Вероятно, я доживу когда-нибудь до таких лет, в которые уже не приходится надеяться на собственные свои силы и ожидать от них бог ведает какого результата. Несколько раз в жизни мне казалось, что я добьюсь до чего-нибудь замечательного и что жизнь моя не пройдет даром. Надежды эти еще не совсем потеряли свою силу и в настоящее время: иногда кажется мне, что я буду отличным писателем, иногда я воображаю, что прославлюсь на поприще администрации, — но не хочу скрывать, что теперь я не доверяю этим воздушным замкам, а даже боюсь их строить.
Я никогда не был дурным человеком и если делал зло кому, то это самому себе. Два-три года тому я не поручился бы за будущее, — тогда я слишком преувеличивал слабость своего характера, но теперь утвердительно могу сказать, что дурным человеком я никогда не буду.
Итак, будущность моя почти что известна мне: несколько лет прохлопочу я посреди должностей скучных и ничтожных, потом мелькнет счастие, — я добьюсь до места не блестящего, но спокойного, устраню от себя навеки хлопоты и нужду и предамся моему эпикурейскому far niente[192]
. Коли блаженное это время придет скоро, — деятельность моя захочет пробиться и найдет себе полезную дорогу, если же не скоро, то я предамся бездействию. В настоящее же время не сделать мне из себя ничего порядочного.Под старость, вероятно, захочется мне отдать самому себе отчет в моей жизни, и я непременно напишу для самого себя полное свое жизнеописание. Я странный эгоист: для меня моя жизнь, настоящая и прошлая, интереснее всякого романа и всякой истории. А между тем будущее не так меня увлекает, доказательство тому то, что я с этих пор задумал о спокойном месте и о dolce far niente[193]

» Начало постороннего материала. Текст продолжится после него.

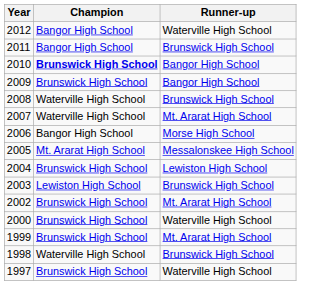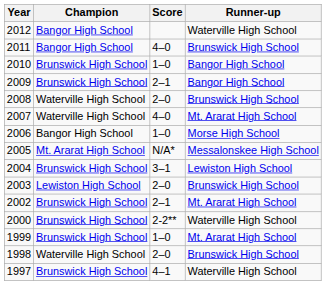+ column: Score | 4–0 | 1–0 | 2–1 | 2–0 | 4–0 | 1–0 | N/A* | 3–1 | 2–0 | 2–1 | 2-2** | 1–0 | 2–0 | 4–1
2010 | Champion: bold -> normal
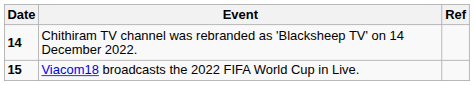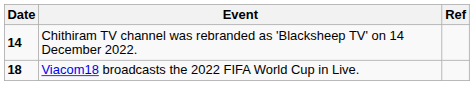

. Несколько раз принимался я писать свои записки и столько же раз бросал их. Один раз, еще мальчишкой, я описывал факты, не касаясь никаких рассуждений, и ясно почему, в другой же раз я фантазировал, рефлектерствовал, упустя из виду то, что 110 фактам то время было самым интересным из моей жизни. Еще одним материалом остались у меня письма une annee de folie[194], и письма эти лучшая часть моей истории, по исполнению. Действительность в них слилась с вымыслом, истина с умничаньем, — и все это составило одно целое замечательное по живости и по страсти. До сих пор иные из этих писем волнуют мою кровь и заставляют меня глубоко задумываться. Эти письма, между тем, принадлежат к времени самому тяжелому. В это время, когда я их писал, я был так близок к величайшему в свете блаженству, как, вероятно, никогда более не буду. Надобен был один шаг, одно сильное действие, — и я его не сделал и заплатил за это дорого. Раскаяние грызло меня до тех пор, пока я не убедился в великой истине: нет ничего глупее раскаяния. С этих пор получил я преувеличенное мнение о слабости моего характера.Когда я буду писать мои воспоминания, я буду врать страшно. И тут не будет ничего дурного. Дурно врать другим: перед самим собою ложь превращается в правду. Да тут и не будет лжи — будут только события, случавшиеся не на деле, а в моем воображении. Ложь будет в таком случае, если моя старческая фантазия наклеплет на время моей молодости. Если же я, описывая факт моей юности, воскрешу в памяти все то, о чем я думал, мечтал, чего страстно и с напряжением желал в ту пору, если воспоминание это не будет анахронизмом, если оно возведено будет в действительность, как я воображал эту действительность в то время, — то это будет правда, на которую сердце мое отзовется горячее, чем на воспоминание о настоящем дне, проведенном посреди людей пустых, хотя и истинных.